**REQUIRED ACTION:** Which lines of the entries below hold the word "most"? Report each of them.

◇ ◇ ◇ ◇

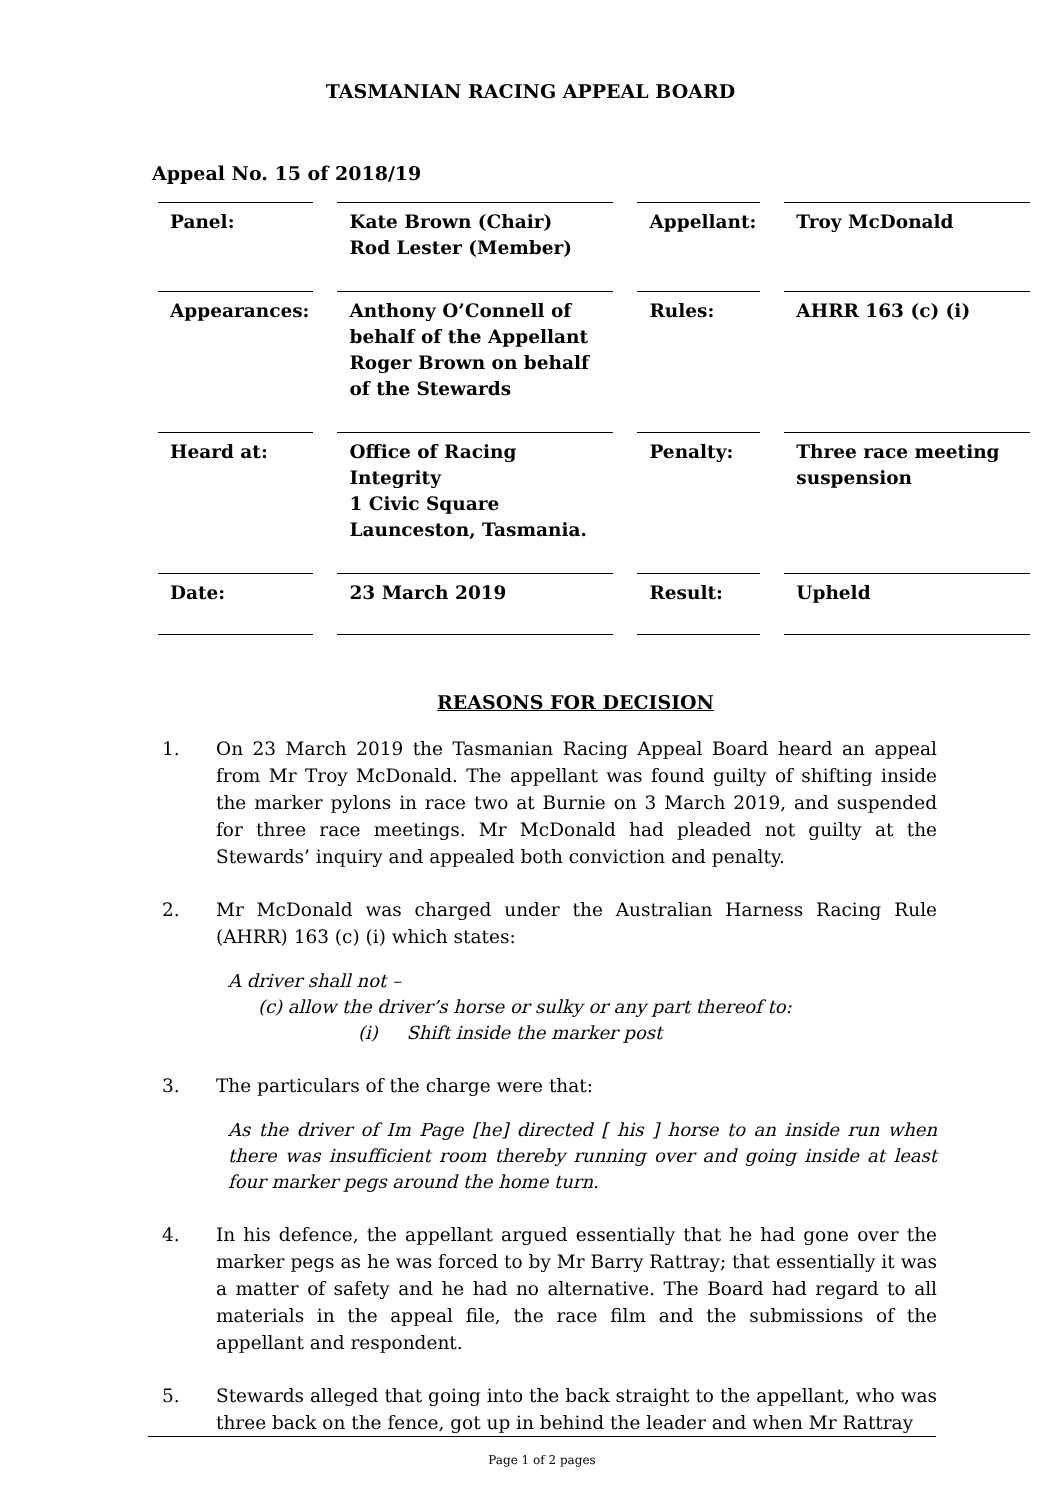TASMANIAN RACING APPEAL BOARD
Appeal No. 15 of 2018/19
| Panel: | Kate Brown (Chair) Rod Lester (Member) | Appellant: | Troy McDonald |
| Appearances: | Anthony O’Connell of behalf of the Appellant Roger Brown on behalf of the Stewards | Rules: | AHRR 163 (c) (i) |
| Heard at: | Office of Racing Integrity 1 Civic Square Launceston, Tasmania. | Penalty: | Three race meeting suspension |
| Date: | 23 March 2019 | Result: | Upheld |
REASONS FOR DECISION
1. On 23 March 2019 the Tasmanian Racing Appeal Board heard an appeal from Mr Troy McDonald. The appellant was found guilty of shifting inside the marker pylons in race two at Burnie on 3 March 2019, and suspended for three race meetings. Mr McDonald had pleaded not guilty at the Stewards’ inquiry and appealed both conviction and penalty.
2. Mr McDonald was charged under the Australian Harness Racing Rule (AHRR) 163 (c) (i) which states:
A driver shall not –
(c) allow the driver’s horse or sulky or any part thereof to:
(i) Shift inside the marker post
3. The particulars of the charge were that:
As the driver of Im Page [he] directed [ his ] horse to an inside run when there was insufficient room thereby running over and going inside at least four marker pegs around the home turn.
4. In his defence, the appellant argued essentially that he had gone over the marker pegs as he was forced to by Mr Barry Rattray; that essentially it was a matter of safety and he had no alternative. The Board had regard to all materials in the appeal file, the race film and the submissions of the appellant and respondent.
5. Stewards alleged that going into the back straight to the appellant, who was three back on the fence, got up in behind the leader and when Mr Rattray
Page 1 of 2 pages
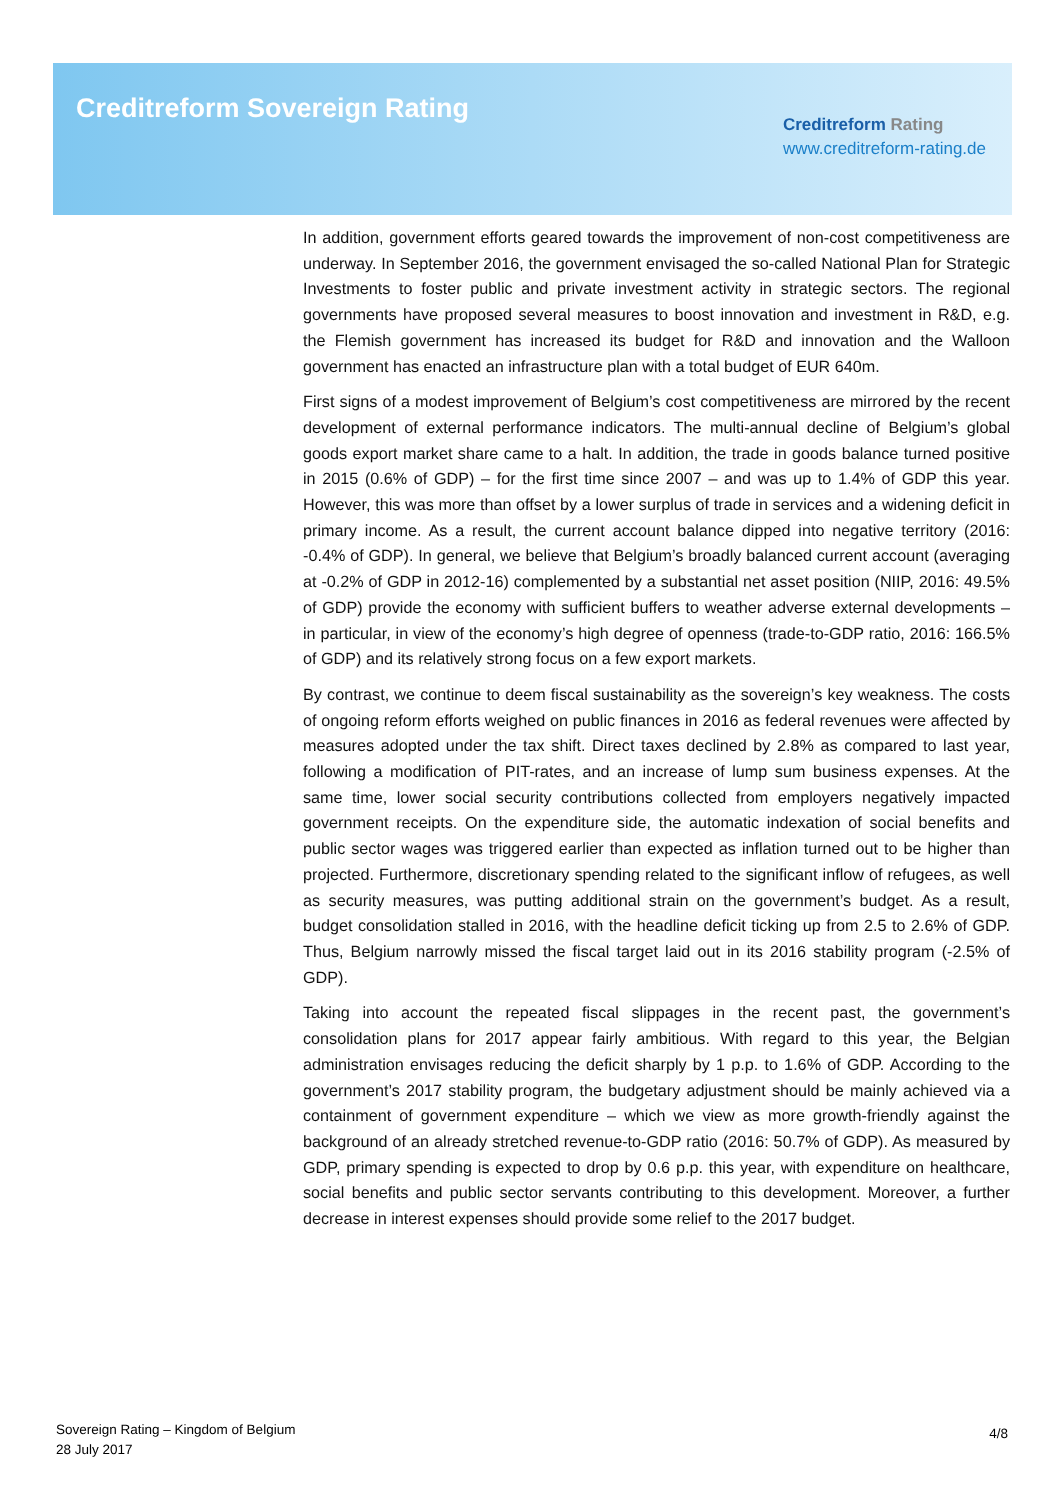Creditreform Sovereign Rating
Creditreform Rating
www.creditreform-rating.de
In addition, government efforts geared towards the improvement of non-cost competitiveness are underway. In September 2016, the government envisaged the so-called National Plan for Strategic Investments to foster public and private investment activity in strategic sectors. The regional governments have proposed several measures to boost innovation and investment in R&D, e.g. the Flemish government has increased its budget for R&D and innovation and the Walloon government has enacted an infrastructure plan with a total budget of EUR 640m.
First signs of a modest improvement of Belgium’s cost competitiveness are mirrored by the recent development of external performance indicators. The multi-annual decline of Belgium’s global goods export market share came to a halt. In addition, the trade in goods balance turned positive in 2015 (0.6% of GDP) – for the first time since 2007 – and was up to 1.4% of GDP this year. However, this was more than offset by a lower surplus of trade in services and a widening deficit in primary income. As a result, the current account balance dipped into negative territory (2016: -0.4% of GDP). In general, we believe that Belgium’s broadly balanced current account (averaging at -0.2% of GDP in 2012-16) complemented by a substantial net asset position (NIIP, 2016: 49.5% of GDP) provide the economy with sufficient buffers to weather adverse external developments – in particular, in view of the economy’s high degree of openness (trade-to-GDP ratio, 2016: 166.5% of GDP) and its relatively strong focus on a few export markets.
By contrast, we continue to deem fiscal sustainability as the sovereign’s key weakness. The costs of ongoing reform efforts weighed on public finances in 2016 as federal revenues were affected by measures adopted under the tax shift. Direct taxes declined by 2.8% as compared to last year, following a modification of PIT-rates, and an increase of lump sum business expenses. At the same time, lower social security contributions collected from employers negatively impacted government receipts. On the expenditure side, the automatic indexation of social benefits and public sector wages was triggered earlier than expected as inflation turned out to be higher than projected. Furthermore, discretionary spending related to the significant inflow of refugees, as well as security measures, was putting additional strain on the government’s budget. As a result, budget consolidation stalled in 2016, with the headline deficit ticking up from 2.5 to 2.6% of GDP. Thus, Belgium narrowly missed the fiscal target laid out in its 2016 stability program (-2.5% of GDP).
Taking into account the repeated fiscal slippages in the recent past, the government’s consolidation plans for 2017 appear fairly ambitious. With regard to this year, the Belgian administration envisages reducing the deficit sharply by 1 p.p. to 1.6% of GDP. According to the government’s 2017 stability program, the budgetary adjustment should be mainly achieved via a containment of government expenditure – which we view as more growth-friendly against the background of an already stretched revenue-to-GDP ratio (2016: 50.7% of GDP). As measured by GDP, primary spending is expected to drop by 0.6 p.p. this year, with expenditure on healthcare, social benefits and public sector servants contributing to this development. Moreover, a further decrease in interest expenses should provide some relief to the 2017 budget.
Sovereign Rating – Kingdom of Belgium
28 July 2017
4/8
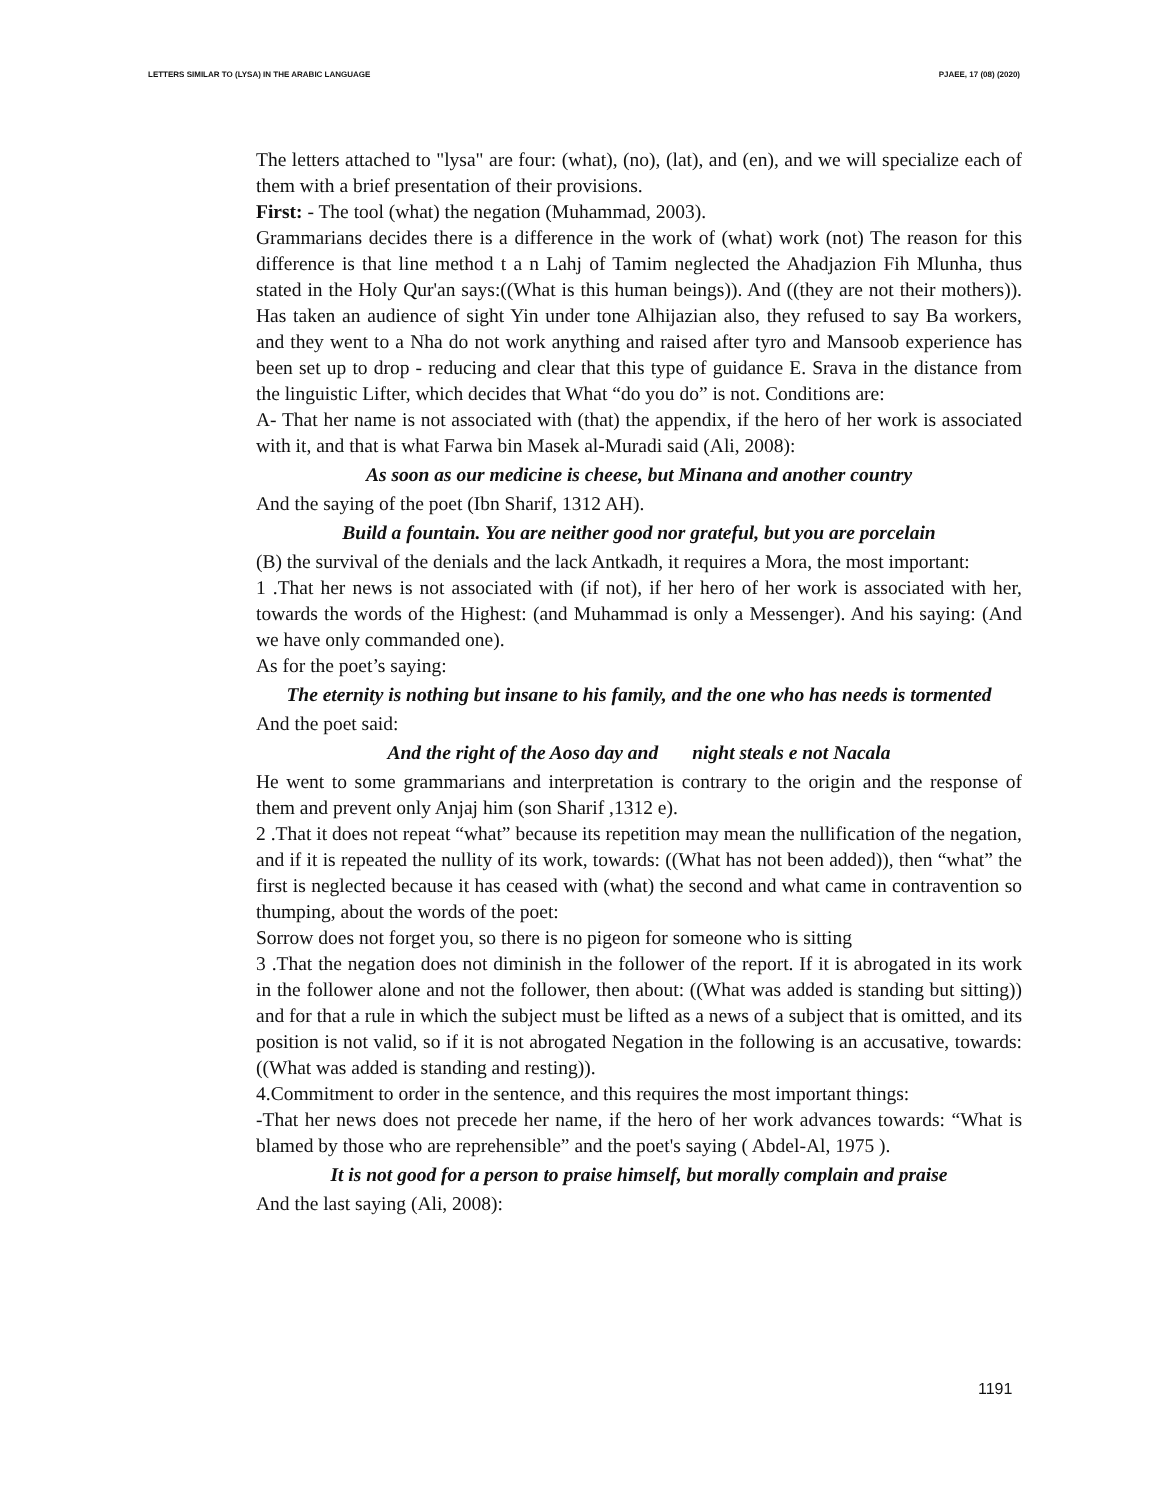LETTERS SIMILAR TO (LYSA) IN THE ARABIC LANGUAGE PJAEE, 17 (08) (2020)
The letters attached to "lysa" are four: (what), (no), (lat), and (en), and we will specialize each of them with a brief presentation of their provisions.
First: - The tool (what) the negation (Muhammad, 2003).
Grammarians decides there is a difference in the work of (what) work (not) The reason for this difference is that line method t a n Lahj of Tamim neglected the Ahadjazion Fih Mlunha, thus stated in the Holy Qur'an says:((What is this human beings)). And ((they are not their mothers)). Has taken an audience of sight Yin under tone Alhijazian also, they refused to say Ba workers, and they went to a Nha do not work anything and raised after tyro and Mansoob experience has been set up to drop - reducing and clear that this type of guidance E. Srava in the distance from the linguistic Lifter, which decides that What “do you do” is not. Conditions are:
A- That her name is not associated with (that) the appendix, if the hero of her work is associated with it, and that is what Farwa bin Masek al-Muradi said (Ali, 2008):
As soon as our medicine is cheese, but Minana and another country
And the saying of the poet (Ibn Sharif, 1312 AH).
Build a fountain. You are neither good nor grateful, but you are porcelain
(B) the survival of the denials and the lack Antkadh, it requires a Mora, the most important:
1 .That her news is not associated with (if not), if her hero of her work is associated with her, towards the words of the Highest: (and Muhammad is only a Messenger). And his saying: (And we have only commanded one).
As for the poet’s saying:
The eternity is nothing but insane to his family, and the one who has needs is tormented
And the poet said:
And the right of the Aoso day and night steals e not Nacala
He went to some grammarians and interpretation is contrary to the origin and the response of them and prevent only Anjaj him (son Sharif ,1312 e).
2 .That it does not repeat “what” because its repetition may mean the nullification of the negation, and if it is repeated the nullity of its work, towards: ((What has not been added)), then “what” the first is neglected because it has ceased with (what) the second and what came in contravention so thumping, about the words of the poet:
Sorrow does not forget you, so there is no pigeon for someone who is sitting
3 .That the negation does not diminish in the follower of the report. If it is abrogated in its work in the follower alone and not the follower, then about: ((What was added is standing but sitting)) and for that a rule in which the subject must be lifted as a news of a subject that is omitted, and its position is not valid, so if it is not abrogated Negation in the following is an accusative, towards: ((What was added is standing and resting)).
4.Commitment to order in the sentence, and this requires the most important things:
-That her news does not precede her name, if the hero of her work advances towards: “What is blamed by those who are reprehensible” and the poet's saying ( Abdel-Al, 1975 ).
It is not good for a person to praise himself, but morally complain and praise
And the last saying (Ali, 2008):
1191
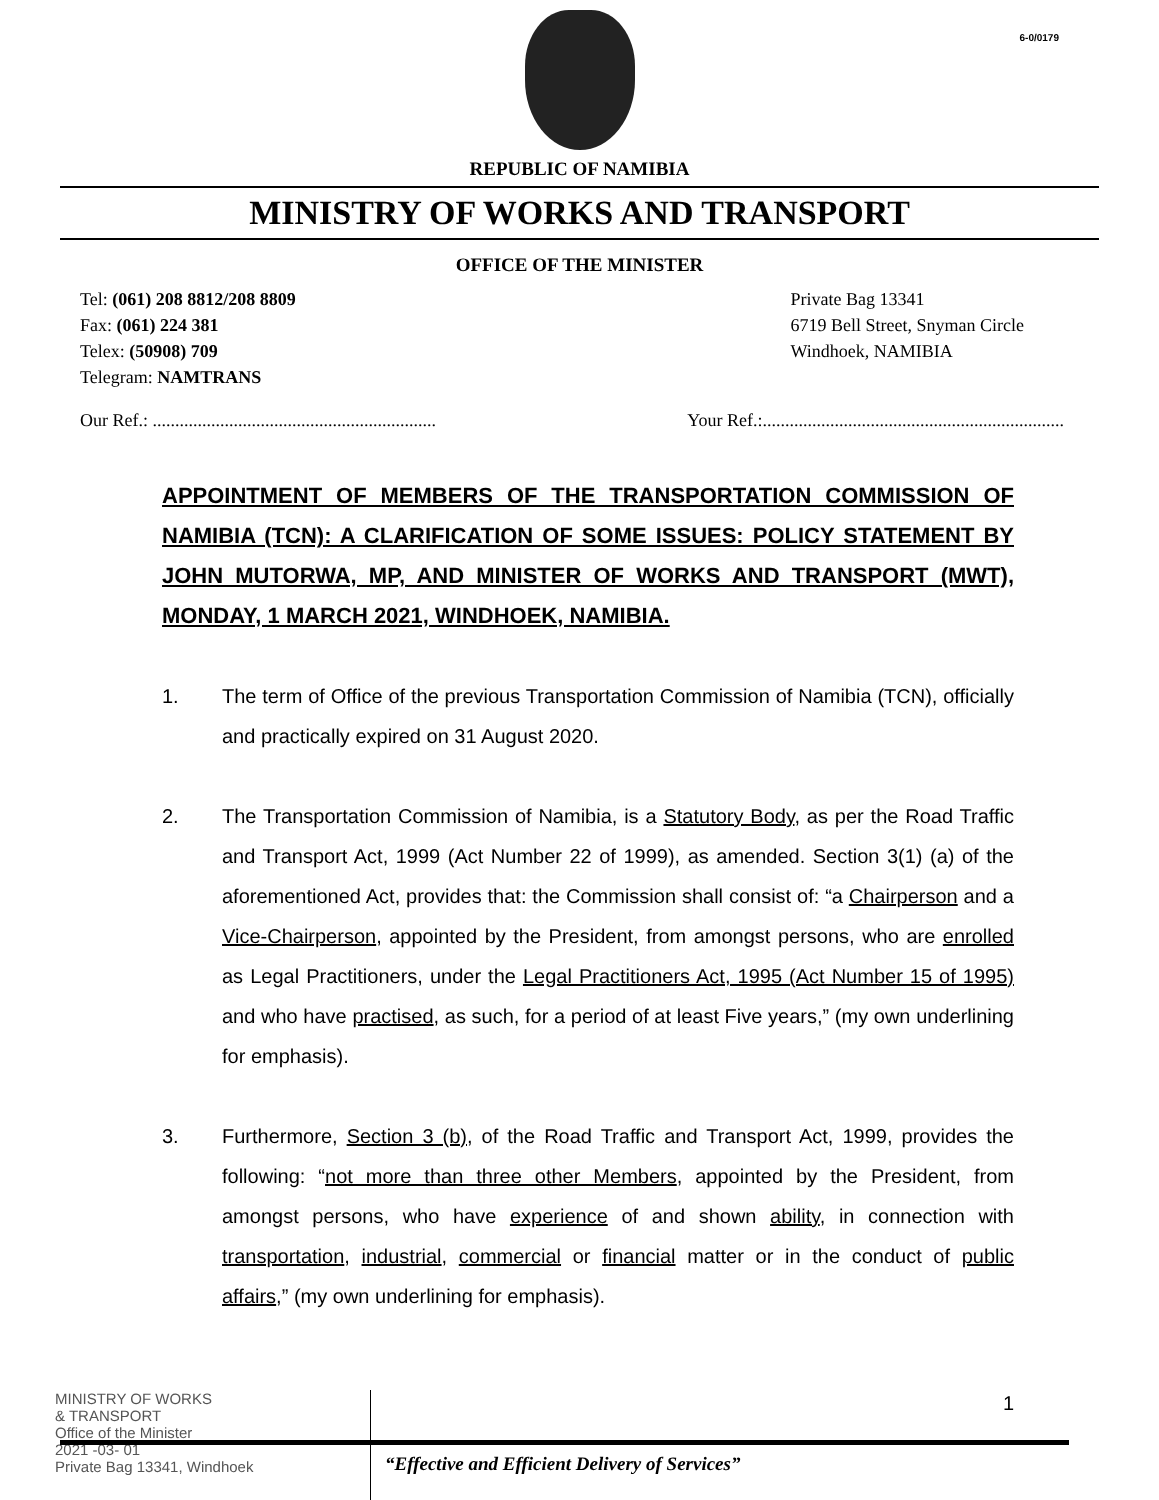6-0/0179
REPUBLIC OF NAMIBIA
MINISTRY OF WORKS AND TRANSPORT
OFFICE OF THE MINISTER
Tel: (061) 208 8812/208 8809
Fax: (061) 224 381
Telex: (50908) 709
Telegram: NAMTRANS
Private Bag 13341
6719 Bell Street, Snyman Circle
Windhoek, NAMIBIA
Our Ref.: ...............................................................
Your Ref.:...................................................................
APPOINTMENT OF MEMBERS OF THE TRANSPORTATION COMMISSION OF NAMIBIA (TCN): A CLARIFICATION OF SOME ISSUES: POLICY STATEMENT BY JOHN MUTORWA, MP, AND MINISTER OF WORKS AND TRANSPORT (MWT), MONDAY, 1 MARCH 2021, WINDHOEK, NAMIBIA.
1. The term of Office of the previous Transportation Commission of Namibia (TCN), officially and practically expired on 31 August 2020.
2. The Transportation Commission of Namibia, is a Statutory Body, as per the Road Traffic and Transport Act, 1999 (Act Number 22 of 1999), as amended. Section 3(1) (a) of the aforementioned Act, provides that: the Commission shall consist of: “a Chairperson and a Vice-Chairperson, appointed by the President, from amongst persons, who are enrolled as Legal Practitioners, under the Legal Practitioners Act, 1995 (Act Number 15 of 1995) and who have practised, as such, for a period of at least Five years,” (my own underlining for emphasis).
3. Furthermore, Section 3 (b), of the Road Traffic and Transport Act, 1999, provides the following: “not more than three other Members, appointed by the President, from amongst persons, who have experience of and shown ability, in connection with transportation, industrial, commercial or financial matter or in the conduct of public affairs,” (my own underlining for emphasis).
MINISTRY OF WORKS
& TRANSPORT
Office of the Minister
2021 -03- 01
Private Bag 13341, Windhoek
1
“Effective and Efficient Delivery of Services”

◇ ◇ ◇ ◇

**ANSWER SPACE:**
(B) the survival of the denials and the lack Antkadh, it requires a Mora, the most important:
4.Commitment to order in the sentence, and this requires the most important things:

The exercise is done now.